The text in <firstName> is "J" in both A and C.

The text in <firstName> is "John" in document B.

The text in <lastName> is the same in all documents.

10.3. Examples of Attributes in Delta

Document A Document B Document C

<example>
  <person gender="M" age="36">
    <firstName>J</firstName>
  </person>
</example>

<example>
  <person gender="M" age="37">
    <firstName>J</firstName>
  </person>
</example>

<example>
  <person gender="M">
    <firstName>J</firstName>
  </person>
</example>

And the Delta for this will be as follows:

Delta Comments

<example deltaxml:deltaV2="A!=B!=C">
 <person deltaxml:deltaV2="A!=B!=C" gender="M">
  <deltaxml:attributes deltaxml:deltaV2="A!=B!=C">
   <dxa:age deltaxml:deltaV2="A!=B">
    <deltaxml:attributeValue deltaxml:deltaV2="A">36</deltaxml:attributeValue>
    <deltaxml:attributeValue deltaxml:deltaV2="B">37</deltaxml:attributeValue>
   </dxa:age>
  </deltaxml:attributes>
  <firstName deltaxml:deltaV2="A=B=C">J</firstName>
 </person>
</example>

The attribute 'gender' is unchanged and so appears as a regular attribute.

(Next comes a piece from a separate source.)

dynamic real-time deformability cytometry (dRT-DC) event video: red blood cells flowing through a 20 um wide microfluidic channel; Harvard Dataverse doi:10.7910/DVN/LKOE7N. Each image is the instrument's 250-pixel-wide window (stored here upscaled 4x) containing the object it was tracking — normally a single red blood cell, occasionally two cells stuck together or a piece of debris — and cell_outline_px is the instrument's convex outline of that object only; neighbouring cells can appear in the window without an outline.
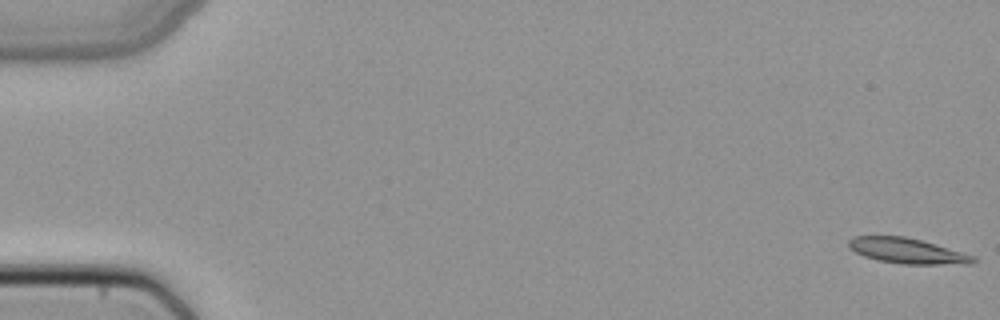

The attribute 'age' has a value of 36 in document A and 37 in B.

Element <firstName> appears now as the second child of <person>.

11. DeltaV2 Version 2.1 Samples

A set of samples specific to Version 2.1 is provided in the document Overlapping Hierarchies in DeltaV2. The included samples illustrate how the new attributes introduced to DeltaV2 can be used in practice by supporting DeltaXML products.